Extracted page text data
══════════════════════════════

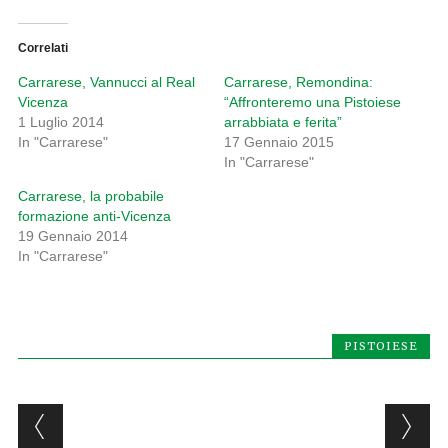
Correlati
Carrarese, Vannucci al Real
Carrarese, Remondina:
Vicenza
“Affronteremo una Pistoiese
1 Luglio 2014
arrabbiata e ferita”
In "Carrarese"
17 Gennaio 2015
In "Carrarese"
Carrarese, la probabile
formazione anti-Vicenza
19 Gennaio 2014
In "Carrarese"
PISTOIESE
Post navigation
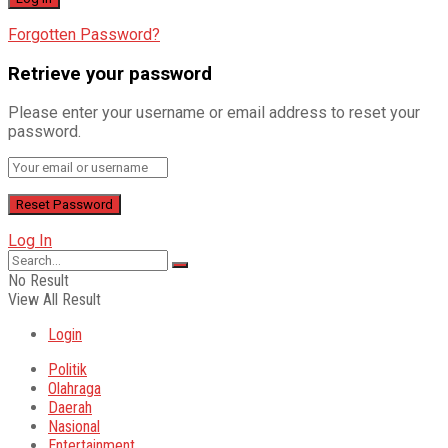
Forgotten Password?
Retrieve your password
Please enter your username or email address to reset your
password.
Log In
No Result
View All Result
Login
Politik
Olahraga
Daerah
Nasional
Entertainment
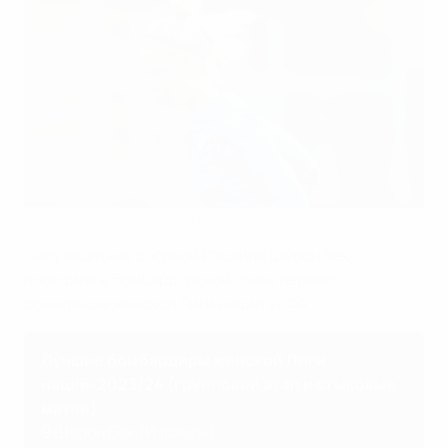
Полузащитник сборной Израиля Шерон Бек
Getty Images
Полузащитник сборной Израиля Шерон Бек
победила в бомбардирской гонке первого
розыгрыша женской Лиги наций УЕФА.
Лучшие бомбардиры женской Лиги
наций-2023/24 (групповой этап и стыковые
матчи)
9
Шерон Бек (Израиль)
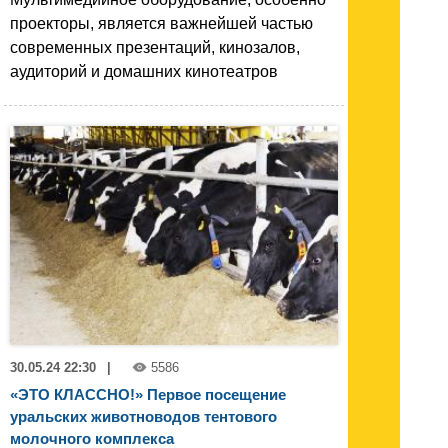
проекторы, является важнейшей частью
современных презентаций, кинозалов,
аудиторий и домашних кинотеатров
30.05.24 22:30
|
5586
«ЭТО КЛАССНО!» Первое посещение
уральских животноводов тентового
молочного комплекса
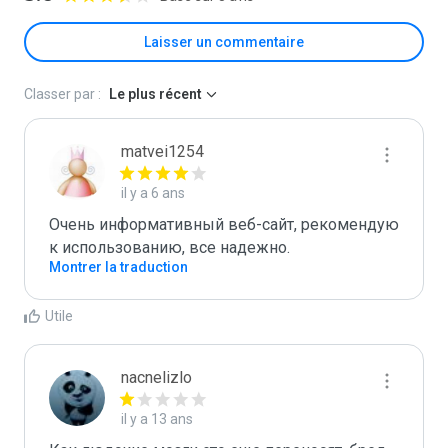
Laisser un commentaire
Classer par :
Le plus récent
matvei1254
il y a 6 ans
Очень информативный веб-сайт, рекомендую 
к использованию, все надежно.
Montrer la traduction
Utile
nacnelizlo
il y a 13 ans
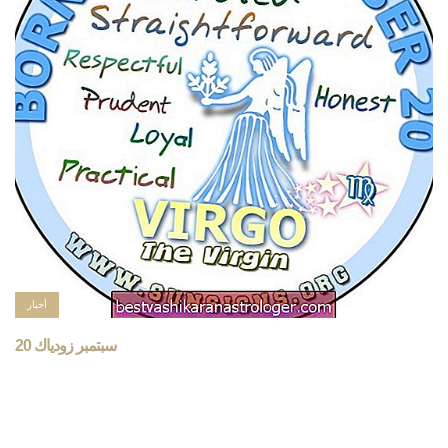
أخبار
20 سبتمبر زودياك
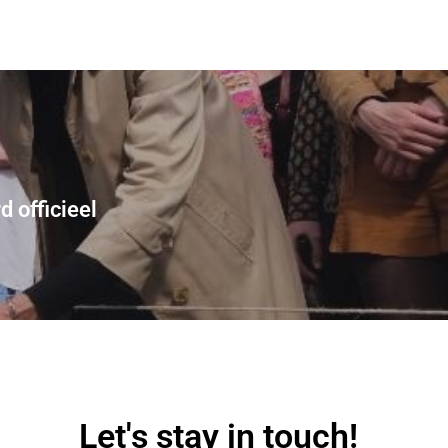
 officieel
Let's stay in touch!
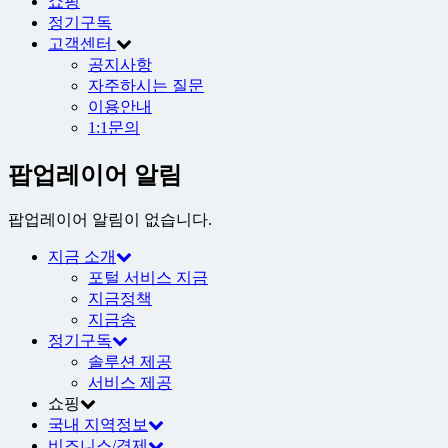
쇼핑
정기구독
고객센터
공지사항
자주하시는 질문
이용안내
1:1문의
팝업레이어 알림
팝업레이어 알림이 없습니다.
지금 소개
포털 서비스 지금
지금정책
지금송
정기구독
솔루션 제공
서비스 제공
쇼핑
국내 지역정보
비즈니스/경제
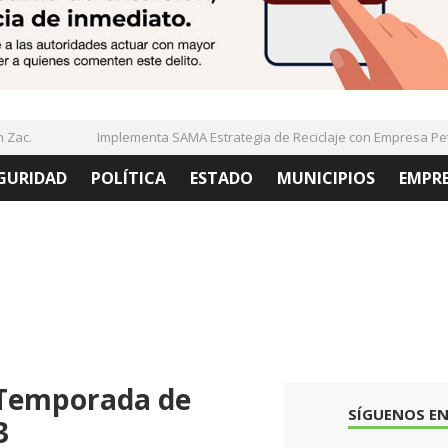
c.
Implementa SAMA Estrategia de Reciclaje con Empresa PetSt
GURIDAD
POLÍTICA
ESTADO
MUNICIPIOS
EMPR
Temporada de
SÍGUENOS EN
3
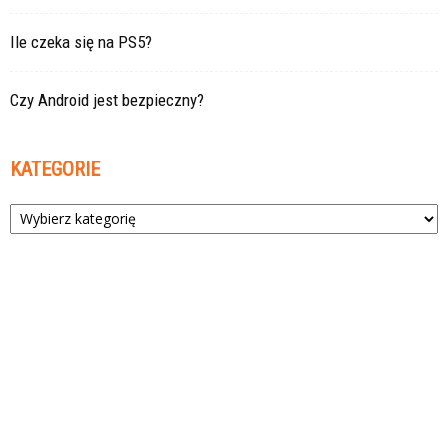
Ile czeka się na PS5?
Czy Android jest bezpieczny?
KATEGORIE
Kategorie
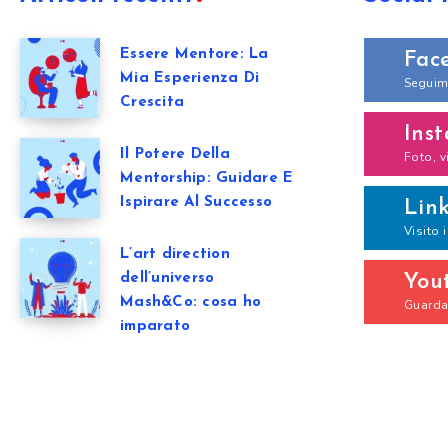
Essere Mentore: La
Fac
Mia Esperienza Di
Seguim
Crescita
Ins
Il Potere Della
Foto, v
Mentorship: Guidare E
Ispirare Al Successo
Lin
Visito 
L’art direction
dell’universo
You
Mash&Co: cosa ho
Guarda 
imparato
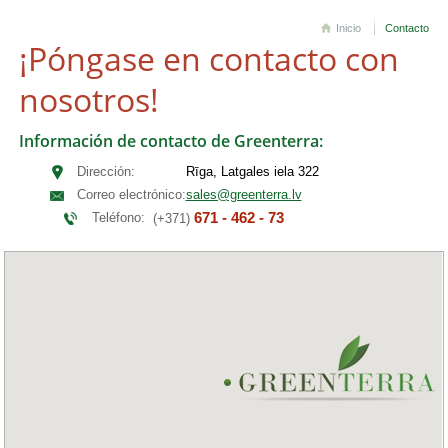
Inicio
Contacto
¡Póngase en contacto con
nosotros!
Información de contacto de Greenterra:
Dirección:
Rīga, Latgales iela 322
Correo electrónico:
sales@greenterra.lv
671 - 462 - 73
Teléfono:
(+371)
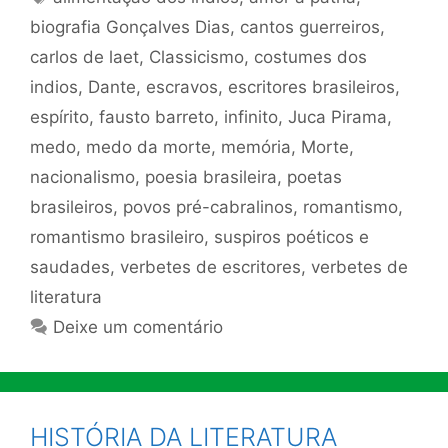
biografia Gonçalves Dias
,
cantos guerreiros
,
carlos de laet
,
Classicismo
,
costumes dos
indios
,
Dante
,
escravos
,
escritores brasileiros
,
espírito
,
fausto barreto
,
infinito
,
Juca Pirama
,
medo
,
medo da morte
,
memória
,
Morte
,
nacionalismo
,
poesia brasileira
,
poetas
brasileiros
,
povos pré-cabralinos
,
romantismo
,
romantismo brasileiro
,
suspiros poéticos e
saudades
,
verbetes de escritores
,
verbetes de
literatura
Deixe um comentário
HISTÓRIA DA LITERATURA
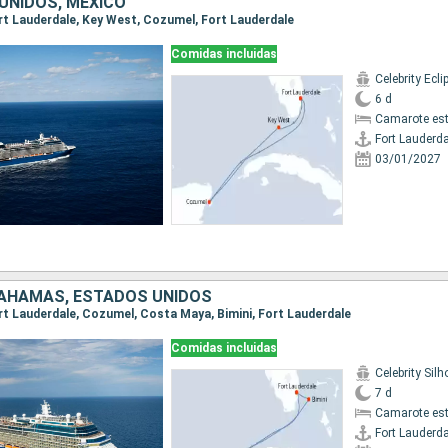
UNIDOS, MÉXICO
Fort Lauderdale, Key West, Cozumel, Fort Lauderdale
Comidas incluidas
Celebrity Ecli
6 d
Camarote es
Fort Lauderda
03/01/2027
BAHAMAS, ESTADOS UNIDOS
Fort Lauderdale, Cozumel, Costa Maya, Bimini, Fort Lauderdale
Comidas incluidas
Celebrity Silh
7 d
Camarote es
Fort Lauderda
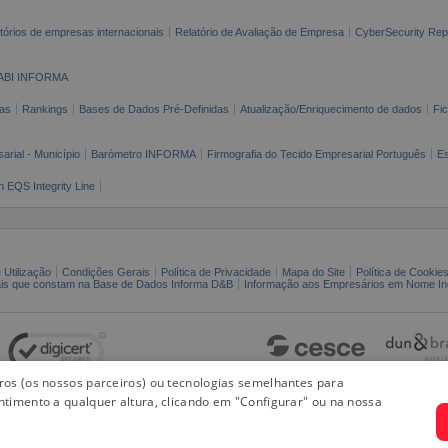
tórios de empresas internacionais
Relatório de Avaliação de Empresa
CyberSecurity Rep
ABI INFORMA
as
Rankings
Bases de Dados Pré-Definidas
Atualização/Enriquecimento de dados
Fi
arial - Município
Barómetro INFORMA
Firmografia do Tecido Empresarial Português
Es
n EQS Integrity Line
 Utilização
Condições Gerais
Política de Privacidade
Mapa do Site
Política de Cookie
ais que constam na Base de Dados Informa D&B
Informação aos Empresários em Nome Ind
iros (os nossos parceiros) ou tecnologias semelhantes para
ntimento a qualquer altura, clicando em "Configurar" ou na nossa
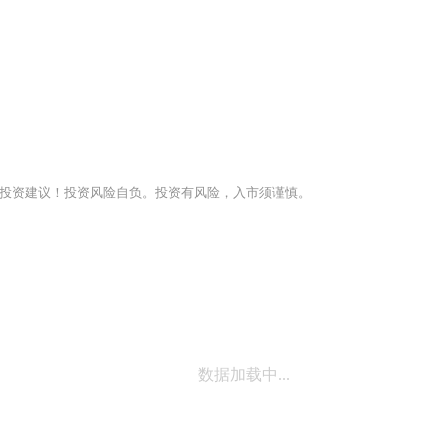
投资建议！投资风险自负。投资有风险，入市须谨慎。
数据加载中...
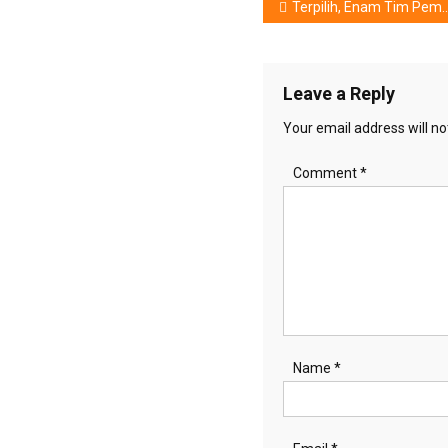
Post
Terpilih, Enam Tim Pemenang Samsung Solve for Tomorrow 2025
navigation
Leave a Reply
Your email address will no
Comment
*
Name
*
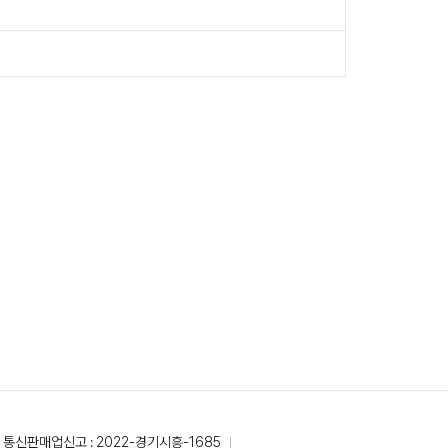
통신판매업신고 : 2022-경기시흥-1685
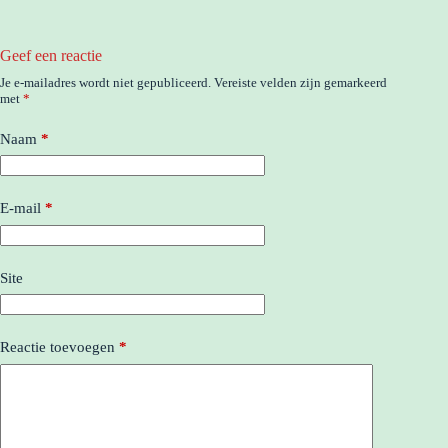
Geef een reactie
Je e-mailadres wordt niet gepubliceerd.
Vereiste velden zijn gemarkeerd
met
*
Naam
*
E-mail
*
Site
Reactie toevoegen
*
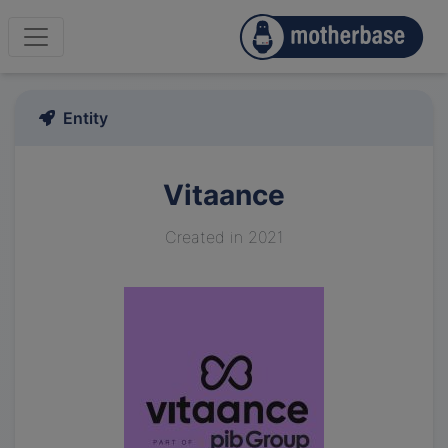
Entity
Vitaance
Created in 2021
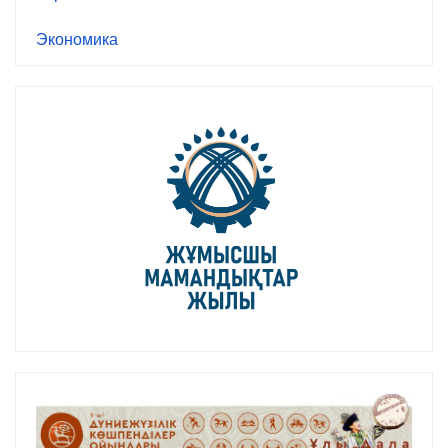
Экономика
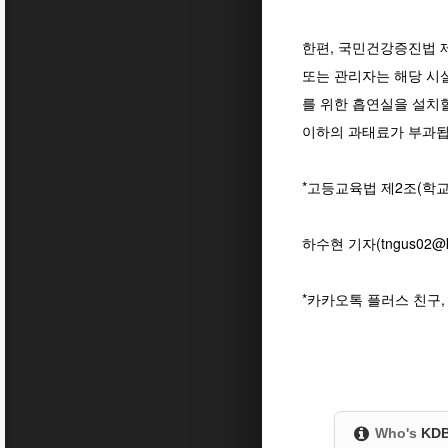
한편, 국민건강증진법 제
또는 관리자는 해당 시
를 위한 흡연실을 설치할
이하의 과태료가 부과됩
*고등교육법 제2조(학교
하수현 기자(tngus02@ko
*카카오톡 플러스 친구
Who's
KD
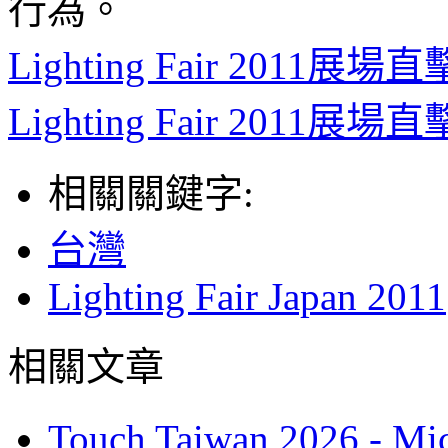
行為。
Lighting Fair 20
Lighting Fair 20
相關關鍵字:
台灣
Lighting Fair Japan 2011
相關文章
Touch Taiwan 2026 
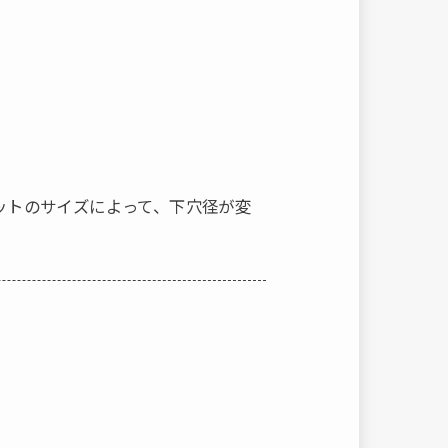
ットのサイズによって、下穴径が変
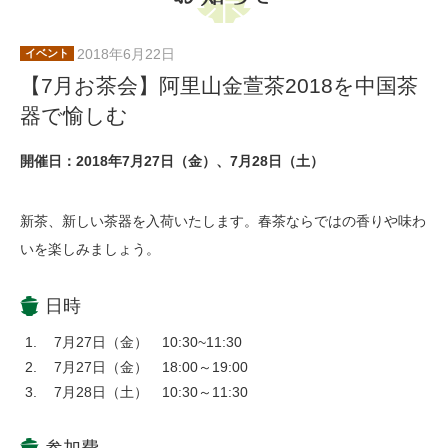
2018年6月22日
イベント
【7月お茶会】阿里山金萱茶2018を中国茶
器で愉しむ
開催日：2018年7月27日（金）、7月28日（土）
新茶、新しい茶器を入荷いたします。春茶ならではの香りや味わ
いを楽しみましょう。
日時
7月27日（金） 10:30~11:30
7月27日（金） 18:00～19:00
7月28日（土） 10:30～11:30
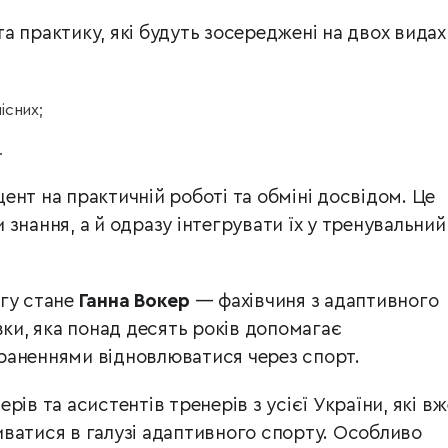
а практику, які будуть зосереджені на двох видах
існих;
.
нт на практичній роботі та обміні досвідом. Це
знання, а й одразу інтегрувати їх у тренувальний
гу стане
Ганна Вокер
— фахівчиня з адаптивного
вки, яка понад десять років допомагає
раненнями відновлюватися через спорт.
рів та асистентів тренерів з усієї України, які вж
ватися в галузі адаптивного спорту. Особливо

══════════════════════════════

## EXERCISE REQUIREMENTS
Go through the entries above and report each line with the string "UNIDOS" in it.

## RESULT
UNIDOS, MÉXICO
BAHAMAS, ESTADOS UNIDOS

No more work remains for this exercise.